> _Assignment_:
Scan the lines below for "bottle"; report the number of lines that contain it, and only that.

> _Listed records_:
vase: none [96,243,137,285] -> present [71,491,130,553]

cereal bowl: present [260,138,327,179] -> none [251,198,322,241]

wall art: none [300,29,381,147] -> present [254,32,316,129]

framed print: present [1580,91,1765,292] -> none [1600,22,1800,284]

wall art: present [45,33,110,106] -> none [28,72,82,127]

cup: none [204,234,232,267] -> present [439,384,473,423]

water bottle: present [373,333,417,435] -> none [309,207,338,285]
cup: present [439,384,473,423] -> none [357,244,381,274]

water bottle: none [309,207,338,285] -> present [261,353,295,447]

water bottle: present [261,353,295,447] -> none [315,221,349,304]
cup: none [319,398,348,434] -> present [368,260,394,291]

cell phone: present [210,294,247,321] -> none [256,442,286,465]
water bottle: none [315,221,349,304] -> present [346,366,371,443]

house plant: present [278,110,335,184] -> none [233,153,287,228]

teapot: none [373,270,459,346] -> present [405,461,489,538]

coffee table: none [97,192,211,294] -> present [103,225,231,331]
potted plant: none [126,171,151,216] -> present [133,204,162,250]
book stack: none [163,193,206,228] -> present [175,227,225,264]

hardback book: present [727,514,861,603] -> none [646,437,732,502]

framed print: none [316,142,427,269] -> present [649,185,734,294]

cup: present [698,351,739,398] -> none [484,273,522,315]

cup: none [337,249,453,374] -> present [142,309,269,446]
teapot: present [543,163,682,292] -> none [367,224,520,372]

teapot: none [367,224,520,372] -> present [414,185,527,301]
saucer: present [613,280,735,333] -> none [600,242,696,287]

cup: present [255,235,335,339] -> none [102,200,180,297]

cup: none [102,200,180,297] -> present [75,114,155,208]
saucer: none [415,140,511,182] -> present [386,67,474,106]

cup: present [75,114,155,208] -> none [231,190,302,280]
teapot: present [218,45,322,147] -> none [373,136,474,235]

> _Response area_:
4